READING PASSAGE →
########################################

I must admit though, this email doesn't contain the details like our names, just email addressed to "Dear Mr. XXXX" and confirming the date and time of the appointment.


----------



## dstone (Jun 10, 2012)

Thanks Zama, At least I'm not alone. 

The Birmingham Registry office sent me an e-mail questionnaire that I had to fill out. Lmao (seriously)... Ah well, just another hoop to jump through. Call me fido.


----------



## Zama (Apr 23, 2012)

dstone said:


> Thanks Zama, At least I'm not alone.
> 
> The Birmingham Registry office sent me an e-mail questionnaire that I had to fill out. Lmao (seriously)... Ah well, just another hoop to jump through. Call me fido.


I don't think they sent such questionnaire to my fiance, though, probably, after filling it out, they may send you more 'official' responce opposite to the one they sent to us.
Anyway, good luck with your application!


----------



## Zama (Apr 23, 2012)

Hello to all! 

Well, after having a good time in Thailand and submission the documents and biometrics in Visa centre two days ago, I am getting a bit anxious about the possible outcome on my fiance visa.
I have been searching hips of informaition on various settlement visa refusal cases and they all made me worry. 
1. Visas normally refused if there is no proper evidence of intention to marry. As I was mentioning earlier, we didn't make arrangements yet, but we have attached the leaflet from the golf club in Coventry where we want to have our ceremony. It is not a confirmation of venue, therefore, can't serve as an evidence of intention to marry. The thing is that our wedding is planned in end of December and my fiance is going to book a venue in the next two months. But of course, we need to make sure we have our visa issued.
2. I saw one case with visa refused on grounds that both applicant's and sponsor's letters are written in the same format and in English style, which made ECO doubt on genuineness of both letters. We wrote our letters using the same font (Arial, 11) and also, in my letter of introduction my fiance made some corrections of spelling mistakes and rephrased some (if not most) of my words!  I was telling him that I want my letter to look authentic even though with minor mistakes, but he got upset and complained that I am never happy with his suggestions. So I gave up and made him to do whatever changes he wanted to do. Now I am worried that ECO might doubt that our letters are geniune.

########################################

SOURCE DATA →
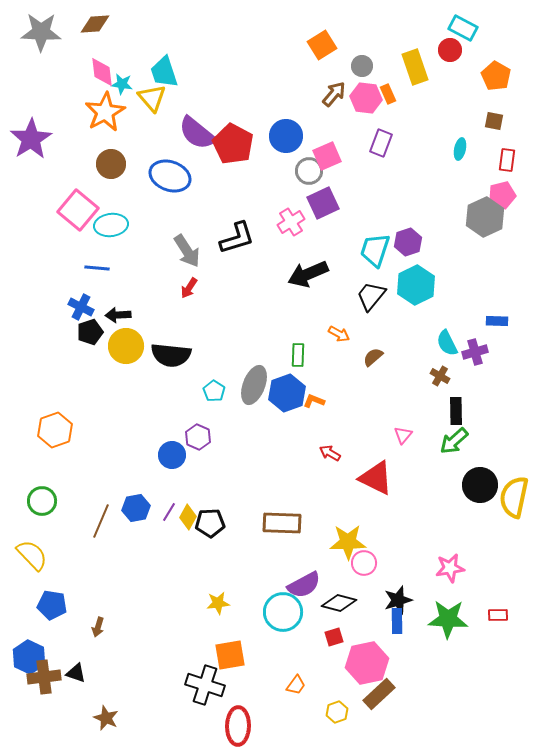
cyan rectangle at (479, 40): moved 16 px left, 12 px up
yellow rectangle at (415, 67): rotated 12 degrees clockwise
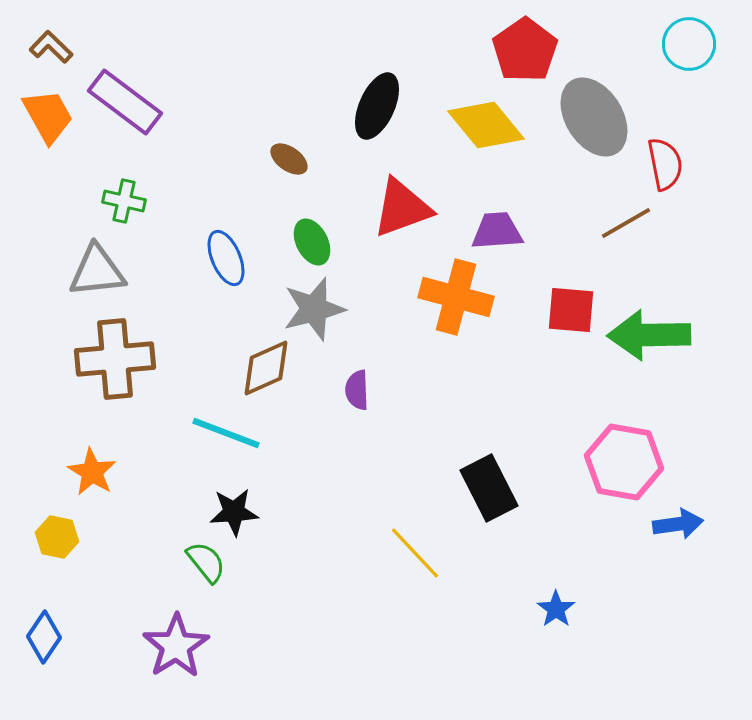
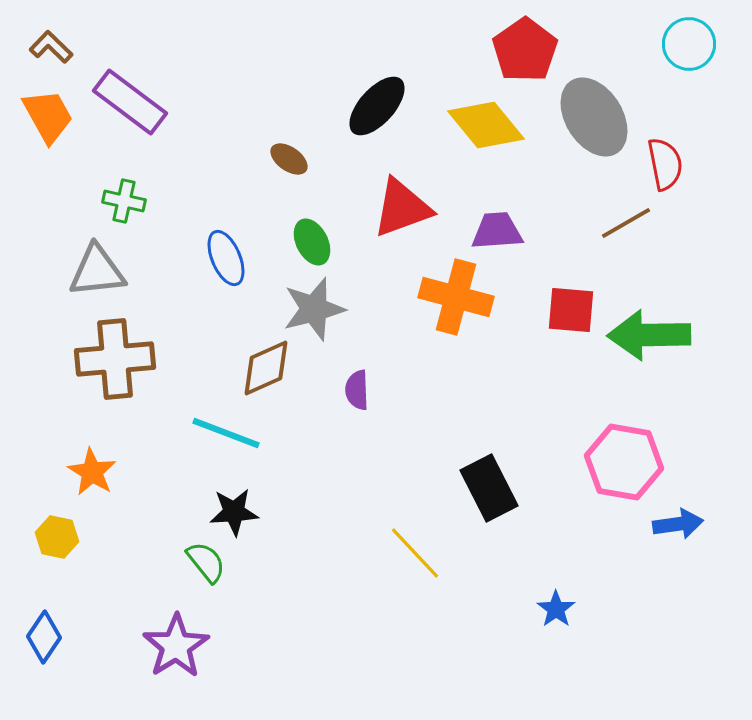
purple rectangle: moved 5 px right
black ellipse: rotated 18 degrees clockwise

########################################

SET EXERCISE → Reproduce the forum thread about the fiancé visa application in full, word for word.

EXPECTED ANSWER →
I must admit though, this email doesn't contain the details like our names, just email addressed to "Dear Mr. XXXX" and confirming the date and time of the appointment.


----------



## dstone (Jun 10, 2012)

Thanks Zama, At least I'm not alone. 

The Birmingham Registry office sent me an e-mail questionnaire that I had to fill out. Lmao (seriously)... Ah well, just another hoop to jump through. Call me fido.


----------



## Zama (Apr 23, 2012)

dstone said:


> Thanks Zama, At least I'm not alone.
> 
> The Birmingham Registry office sent me an e-mail questionnaire that I had to fill out. Lmao (seriously)... Ah well, just another hoop to jump through. Call me fido.


I don't think they sent such questionnaire to my fiance, though, probably, after filling it out, they may send you more 'official' responce opposite to the one they sent to us.
Anyway, good luck with your application!


----------



## Zama (Apr 23, 2012)

Hello to all! 

Well, after having a good time in Thailand and submission the documents and biometrics in Visa centre two days ago, I am getting a bit anxious about the possible outcome on my fiance visa.
I have been searching hips of informaition on various settlement visa refusal cases and they all made me worry. 
1. Visas normally refused if there is no proper evidence of intention to marry. As I was mentioning earlier, we didn't make arrangements yet, but we have attached the leaflet from the golf club in Coventry where we want to have our ceremony. It is not a confirmation of venue, therefore, can't serve as an evidence of intention to marry. The thing is that our wedding is planned in end of December and my fiance is going to book a venue in the next two months. But of course, we need to make sure we have our visa issued.
2. I saw one case with visa refused on grounds that both applicant's and sponsor's letters are written in the same format and in English style, which made ECO doubt on genuineness of both letters. We wrote our letters using the same font (Arial, 11) and also, in my letter of introduction my fiance made some corrections of spelling mistakes and rephrased some (if not most) of my words!  I was telling him that I want my letter to look authentic even though with minor mistakes, but he got upset and complained that I am never happy with his suggestions. So I gave up and made him to do whatever changes he wanted to do. Now I am worried that ECO might doubt that our letters are geniune.